*DATASET EXCERPTS:*
• • • • •

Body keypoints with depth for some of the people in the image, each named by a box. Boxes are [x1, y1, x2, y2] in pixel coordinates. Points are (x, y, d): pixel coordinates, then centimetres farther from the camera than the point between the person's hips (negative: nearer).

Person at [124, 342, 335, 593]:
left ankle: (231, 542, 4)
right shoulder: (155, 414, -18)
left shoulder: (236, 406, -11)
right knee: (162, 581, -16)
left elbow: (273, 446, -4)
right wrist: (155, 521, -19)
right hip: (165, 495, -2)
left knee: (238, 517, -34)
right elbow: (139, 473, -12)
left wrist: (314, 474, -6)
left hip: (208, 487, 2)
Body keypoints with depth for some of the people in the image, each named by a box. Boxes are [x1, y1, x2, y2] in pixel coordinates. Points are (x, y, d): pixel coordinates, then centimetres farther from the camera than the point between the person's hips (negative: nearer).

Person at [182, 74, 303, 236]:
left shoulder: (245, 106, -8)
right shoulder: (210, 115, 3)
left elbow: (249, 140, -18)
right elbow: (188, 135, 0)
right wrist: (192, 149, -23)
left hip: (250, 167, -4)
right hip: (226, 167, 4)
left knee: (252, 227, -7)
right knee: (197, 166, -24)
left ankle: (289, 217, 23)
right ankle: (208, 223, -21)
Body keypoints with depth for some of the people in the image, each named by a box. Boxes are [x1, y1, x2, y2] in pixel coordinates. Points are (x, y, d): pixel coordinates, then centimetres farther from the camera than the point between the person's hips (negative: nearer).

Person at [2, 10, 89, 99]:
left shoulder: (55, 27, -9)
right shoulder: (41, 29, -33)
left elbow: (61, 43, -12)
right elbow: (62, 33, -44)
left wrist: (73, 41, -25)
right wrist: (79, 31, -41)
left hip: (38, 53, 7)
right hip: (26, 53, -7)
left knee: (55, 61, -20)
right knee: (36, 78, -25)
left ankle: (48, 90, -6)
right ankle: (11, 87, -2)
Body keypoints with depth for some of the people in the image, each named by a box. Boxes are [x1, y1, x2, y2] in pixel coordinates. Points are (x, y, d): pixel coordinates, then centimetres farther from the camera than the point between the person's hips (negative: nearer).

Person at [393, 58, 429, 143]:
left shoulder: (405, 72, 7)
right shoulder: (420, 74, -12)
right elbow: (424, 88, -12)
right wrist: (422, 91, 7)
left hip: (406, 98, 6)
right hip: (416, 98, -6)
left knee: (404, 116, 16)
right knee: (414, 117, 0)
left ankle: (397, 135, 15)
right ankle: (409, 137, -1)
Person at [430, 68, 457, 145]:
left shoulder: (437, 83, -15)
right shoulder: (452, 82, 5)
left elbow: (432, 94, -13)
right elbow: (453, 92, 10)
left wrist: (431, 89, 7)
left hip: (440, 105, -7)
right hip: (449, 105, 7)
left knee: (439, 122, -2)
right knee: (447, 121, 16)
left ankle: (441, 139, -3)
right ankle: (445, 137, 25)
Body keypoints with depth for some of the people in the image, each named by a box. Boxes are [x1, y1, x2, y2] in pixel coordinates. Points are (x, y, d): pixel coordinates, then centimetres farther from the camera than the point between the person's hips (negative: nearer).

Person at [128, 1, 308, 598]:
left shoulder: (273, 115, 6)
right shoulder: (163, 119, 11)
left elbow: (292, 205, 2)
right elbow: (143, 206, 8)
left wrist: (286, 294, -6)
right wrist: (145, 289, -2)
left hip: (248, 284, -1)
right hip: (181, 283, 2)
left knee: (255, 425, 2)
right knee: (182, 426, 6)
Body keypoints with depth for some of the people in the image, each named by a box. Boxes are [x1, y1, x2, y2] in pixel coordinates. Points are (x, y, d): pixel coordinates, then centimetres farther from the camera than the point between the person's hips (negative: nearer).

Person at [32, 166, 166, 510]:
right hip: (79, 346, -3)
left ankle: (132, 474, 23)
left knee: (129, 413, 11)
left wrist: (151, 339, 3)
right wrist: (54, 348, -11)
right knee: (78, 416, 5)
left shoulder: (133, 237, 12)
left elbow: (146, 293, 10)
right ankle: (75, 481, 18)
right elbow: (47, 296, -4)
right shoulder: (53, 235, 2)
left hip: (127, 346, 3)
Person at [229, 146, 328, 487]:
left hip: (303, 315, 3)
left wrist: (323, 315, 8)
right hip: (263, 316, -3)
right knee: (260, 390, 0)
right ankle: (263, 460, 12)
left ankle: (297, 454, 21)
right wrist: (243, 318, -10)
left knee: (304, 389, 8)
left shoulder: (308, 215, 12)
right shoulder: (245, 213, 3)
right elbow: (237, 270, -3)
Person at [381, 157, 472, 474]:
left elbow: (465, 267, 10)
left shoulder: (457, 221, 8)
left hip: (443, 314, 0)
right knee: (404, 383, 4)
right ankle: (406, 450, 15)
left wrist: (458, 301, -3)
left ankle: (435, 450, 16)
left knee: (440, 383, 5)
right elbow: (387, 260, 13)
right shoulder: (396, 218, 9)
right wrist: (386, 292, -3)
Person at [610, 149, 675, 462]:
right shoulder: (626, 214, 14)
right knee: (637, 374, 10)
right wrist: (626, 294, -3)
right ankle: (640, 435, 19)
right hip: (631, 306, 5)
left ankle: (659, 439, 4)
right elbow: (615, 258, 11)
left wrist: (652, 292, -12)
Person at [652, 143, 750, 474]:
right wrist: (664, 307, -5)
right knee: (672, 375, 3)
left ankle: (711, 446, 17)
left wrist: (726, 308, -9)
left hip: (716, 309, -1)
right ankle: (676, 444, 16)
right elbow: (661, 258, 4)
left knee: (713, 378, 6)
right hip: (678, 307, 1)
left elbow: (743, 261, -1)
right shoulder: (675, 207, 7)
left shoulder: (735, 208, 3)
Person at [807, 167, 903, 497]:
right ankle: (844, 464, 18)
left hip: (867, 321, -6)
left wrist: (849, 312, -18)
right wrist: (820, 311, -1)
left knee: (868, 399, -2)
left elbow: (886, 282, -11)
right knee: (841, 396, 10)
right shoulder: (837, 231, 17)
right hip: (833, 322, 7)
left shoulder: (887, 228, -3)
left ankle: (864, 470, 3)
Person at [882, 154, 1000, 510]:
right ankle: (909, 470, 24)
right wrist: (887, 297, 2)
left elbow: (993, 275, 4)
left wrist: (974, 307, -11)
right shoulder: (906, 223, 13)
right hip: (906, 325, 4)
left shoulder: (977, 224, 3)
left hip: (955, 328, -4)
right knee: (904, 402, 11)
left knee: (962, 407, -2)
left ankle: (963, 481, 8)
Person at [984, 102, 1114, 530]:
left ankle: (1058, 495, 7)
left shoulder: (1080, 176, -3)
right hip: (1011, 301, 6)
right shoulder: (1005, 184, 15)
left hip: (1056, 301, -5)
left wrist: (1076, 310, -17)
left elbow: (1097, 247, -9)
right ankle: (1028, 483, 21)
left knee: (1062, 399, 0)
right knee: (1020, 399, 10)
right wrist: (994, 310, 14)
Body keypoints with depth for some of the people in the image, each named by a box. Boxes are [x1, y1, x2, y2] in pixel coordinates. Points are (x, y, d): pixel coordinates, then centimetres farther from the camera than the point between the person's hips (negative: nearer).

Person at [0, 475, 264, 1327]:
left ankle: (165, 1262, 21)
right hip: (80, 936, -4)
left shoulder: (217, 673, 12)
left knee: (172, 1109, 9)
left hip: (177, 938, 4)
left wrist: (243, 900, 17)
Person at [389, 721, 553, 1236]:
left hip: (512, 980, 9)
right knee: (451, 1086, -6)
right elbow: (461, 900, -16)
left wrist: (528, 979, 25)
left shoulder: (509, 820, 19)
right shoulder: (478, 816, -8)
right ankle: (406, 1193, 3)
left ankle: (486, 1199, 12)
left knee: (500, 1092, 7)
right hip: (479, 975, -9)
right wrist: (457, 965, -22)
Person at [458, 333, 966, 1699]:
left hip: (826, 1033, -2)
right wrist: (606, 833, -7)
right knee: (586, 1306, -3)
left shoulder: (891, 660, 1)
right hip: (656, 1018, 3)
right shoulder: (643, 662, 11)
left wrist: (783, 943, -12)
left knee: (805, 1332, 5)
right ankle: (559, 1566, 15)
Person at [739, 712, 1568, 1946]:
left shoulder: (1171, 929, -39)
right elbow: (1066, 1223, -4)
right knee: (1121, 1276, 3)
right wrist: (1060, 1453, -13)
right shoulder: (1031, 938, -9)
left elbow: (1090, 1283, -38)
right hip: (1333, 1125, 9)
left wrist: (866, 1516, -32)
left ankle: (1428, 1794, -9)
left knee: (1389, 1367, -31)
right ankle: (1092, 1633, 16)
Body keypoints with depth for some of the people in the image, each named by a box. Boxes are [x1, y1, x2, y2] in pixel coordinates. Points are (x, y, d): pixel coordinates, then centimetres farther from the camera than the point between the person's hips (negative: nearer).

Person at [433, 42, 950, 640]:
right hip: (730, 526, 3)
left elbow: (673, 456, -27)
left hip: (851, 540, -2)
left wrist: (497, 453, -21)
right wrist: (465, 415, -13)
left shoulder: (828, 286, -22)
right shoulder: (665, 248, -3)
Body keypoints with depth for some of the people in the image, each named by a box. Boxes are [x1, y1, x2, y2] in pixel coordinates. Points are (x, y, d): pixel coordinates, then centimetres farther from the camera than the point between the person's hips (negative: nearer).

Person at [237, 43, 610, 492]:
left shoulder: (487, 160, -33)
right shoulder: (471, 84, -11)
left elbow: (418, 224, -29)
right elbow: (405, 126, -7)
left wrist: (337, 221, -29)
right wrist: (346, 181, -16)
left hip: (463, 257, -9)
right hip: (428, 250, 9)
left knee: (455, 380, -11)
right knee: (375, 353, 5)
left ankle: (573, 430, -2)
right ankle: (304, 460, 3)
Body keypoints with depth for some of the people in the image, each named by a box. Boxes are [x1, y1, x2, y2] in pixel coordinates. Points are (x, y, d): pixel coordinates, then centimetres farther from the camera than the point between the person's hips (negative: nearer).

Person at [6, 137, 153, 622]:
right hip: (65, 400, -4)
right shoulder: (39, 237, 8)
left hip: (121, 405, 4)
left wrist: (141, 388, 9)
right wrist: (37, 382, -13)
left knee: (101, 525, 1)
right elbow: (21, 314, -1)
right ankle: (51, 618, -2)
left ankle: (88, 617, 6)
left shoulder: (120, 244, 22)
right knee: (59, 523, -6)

• • • • •

*WHAT NEEDS TO BE DONE:* Beginning with the first line above, could you copy every line exactly, up to and including the one with "left wrist: (314, 474, -6)"?

*WRITTEN RESPONSE:*
Body keypoints with depth for some of the people in the image, each named by a box. Boxes are [x1, y1, x2, y2] in pixel coordinates. Points are (x, y, d): pixel coordinates, then centimetres farther from the camera than the point between the person's hips (negative: nearer).

Person at [124, 342, 335, 593]:
left ankle: (231, 542, 4)
right shoulder: (155, 414, -18)
left shoulder: (236, 406, -11)
right knee: (162, 581, -16)
left elbow: (273, 446, -4)
right wrist: (155, 521, -19)
right hip: (165, 495, -2)
left knee: (238, 517, -34)
right elbow: (139, 473, -12)
left wrist: (314, 474, -6)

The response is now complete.